竺笙已经给奶奶打过电话,告诉她自己会晚回,防止奶奶担心。
“黎箫,能不能把天窗打开,我想唱歌。”
心情起飞,唯有歌声可咏志。
黎箫从后视镜里看女孩子明媚的脸,嘴角始终往上跑,这笑容就是他坚守的意义,留下的理由。“你太高看这辆车了,等咱们换了新的,就选一个可天窗可敞篷的。”
“哦哦,好,全权交给你啦。”
花莳觉得这一天像做梦,疯狂而热烈。
她遇见了幸运之神,离手工梦想更近一分。
见他们情绪高涨,她也会被感染,低声地笑。
而后,她听到了竺笙的声音。“花莳,欢迎加入。”
花莳不解,加入什么?她不过是接了一单生意,开张了,怎么感觉像……上了什么船?
但对上竺笙美美的桃花瓣眼睛,担忧又飘散了。
“我一定会好好做的。”
中途三个人在加油站买了面包和矿泉水,虽然条件艰苦些,但大家都不是娇气的人。
夜路不比白天,黎箫一天马不停蹄,也很疲累,到竺笙家时已经晚上十一点半了。
工作室目前只有黎箫一人住,花莳却不方便,所以就暂住在竺笙家里。
竺奶奶一直等孙女回来。旁边的银花嫂已经打了几百个瞌睡了。见到竺笙回来。终于如释重负,交差离开。

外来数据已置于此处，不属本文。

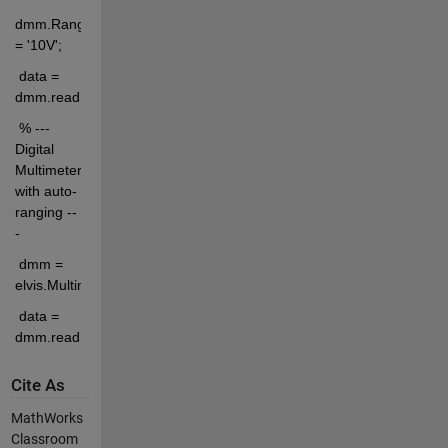
dmm.Range 
= '10V';
 data = 
dmm.readData();
 % --- 
Digital 
Multimeter 
with auto-
ranging --
-
 dmm = 
elvis.MultimeterAuto('dcvoltage');
 data = 
dmm.readData();
Cite As
MathWorks
Classroom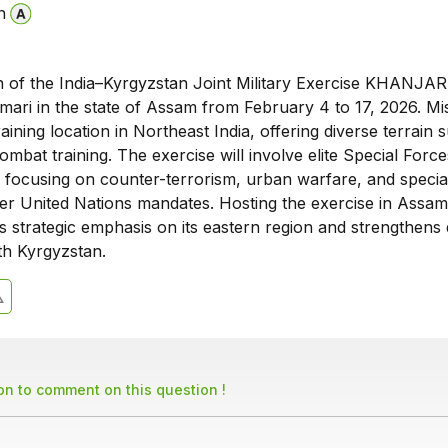
n
n of the India–Kyrgyzstan Joint Military Exercise KHANJAR-X
mari in the state of Assam from February 4 to 17, 2026. Mi
raining location in Northeast India, offering diverse terrain s
mbat training. The exercise will involve elite Special Forc
, focusing on counter-terrorism, urban warfare, and specia
er United Nations mandates. Hosting the exercise in Assam
a’s strategic emphasis on its eastern region and strengthens
th Kyrgyzstan.
son to comment on this question !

“笙笙回来了,吃饭了吗?我去给你热饭。”奶奶迈步就要往厨房去。
这就是家,无论多晚归来,都有一盏灯守候,一个人挂念。
竺笙拉住了奶奶,抱着她,“奶奶,您去休息,剩下的交给我就好了。”
花莳别过脸去,抹了下眼睛。这样的亲情,是她过去二十三年,不曾体会过的,好羡慕笙笙。
竺笙简单热了饭,和花莳、黎箫吃了些,大家就此散去。
第二天,吃过早饭,竺笙背着自己完好的苗衣,带着花莳来到工作室。竺笙的竹板漂和花莳的编织袋昨天就让黎箫拉回来了。

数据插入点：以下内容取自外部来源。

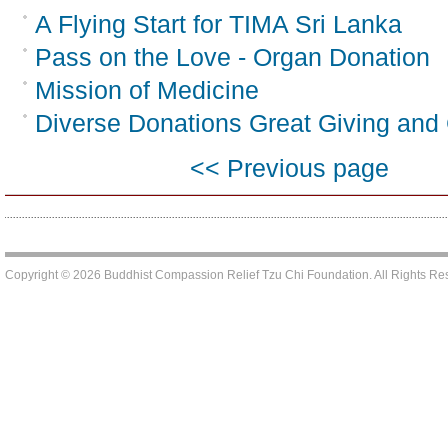
A Flying Start for TIMA Sri Lanka
Pass on the Love - Organ Donation
Mission of Medicine
Diverse Donations Great Giving and G
<< Previous page
Copyright © 2026 Buddhist Compassion Relief Tzu Chi Foundation. All Rights R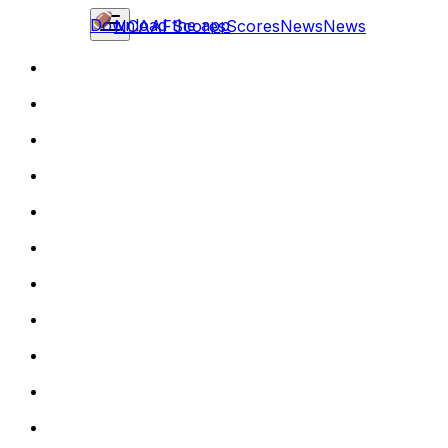
Download the app
NCAAF
Scores
Scores
News
News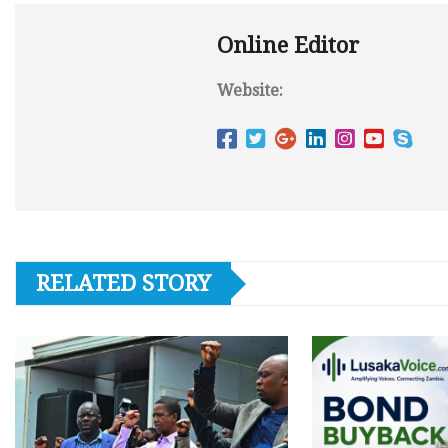
Online Editor
Website:
RELATED STORY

入户木门,上面镶嵌了一个匾额,仿拙地写着四个大字,“竺篱笙箫”。四个竹字头做了异形处理,仿佛上面垂下一片竹荫。
“看看这里,还喜欢吗?”
风景是最好的生产力,竺笙也希望花莳在喜欢的环境中工作。
花莳指着匾额上的logo,笑眯眯的,“我喜欢,这个。”
绿色的竹子充满生机,竹节代表人的精气神,有礼有节,而且中国人自古就有君子竹文化。这些花莳说不出口,但心里就是这样想的。

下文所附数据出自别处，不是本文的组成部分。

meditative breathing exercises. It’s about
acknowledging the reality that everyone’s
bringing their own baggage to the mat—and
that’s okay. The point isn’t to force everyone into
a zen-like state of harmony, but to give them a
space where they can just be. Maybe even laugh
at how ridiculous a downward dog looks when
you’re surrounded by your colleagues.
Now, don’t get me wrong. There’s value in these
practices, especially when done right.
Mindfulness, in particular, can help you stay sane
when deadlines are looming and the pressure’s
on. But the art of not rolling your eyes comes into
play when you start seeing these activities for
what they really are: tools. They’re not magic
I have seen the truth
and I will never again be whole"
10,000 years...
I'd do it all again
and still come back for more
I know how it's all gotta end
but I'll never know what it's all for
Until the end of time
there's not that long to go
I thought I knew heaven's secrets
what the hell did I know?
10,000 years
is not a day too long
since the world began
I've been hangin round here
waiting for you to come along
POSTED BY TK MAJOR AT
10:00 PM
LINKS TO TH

这些事情都是黎箫做的,竺笙基本就是甩手掌柜。她又发现了黎箫一个优点。
初秋的院子,竹影婆娑,投射在墙上,一片斑驳,耳边也是竹子的沙沙声,情景交融,大概不过如此。
花莳闭了眼睛,呼吸着清新空气。“笙笙,你们真厉害。”
工作室的装饰、布置,都长在了花莳的审美上。她看一眼,就心生欢喜。
“哦,是黎箫选的,他眼光比较好。”
正说着,二楼探下头来,黎箫捧着牙缸,嘴里还有白色泡沫,“谁在夸我?”
竺笙笑笑,“耳朵倒是长。”
工作室内部,黎箫预留了三个工位,他自己占了一个。编织袋就放在旁边。
花莳打开编织袋,将易拉罐、工具箱、颜料画笔一股脑拿出来。她木讷寡言,收纳却做得极好,编织袋里别有洞天,装的东西可真不少。
“果然,工欲善其事,必先利其器。你的装备很专业。”
“现在,我要对着你的苗衣制图了。”之前,花莳剪得八瓣花,只是平心静气使用,正式的工作还没有展开。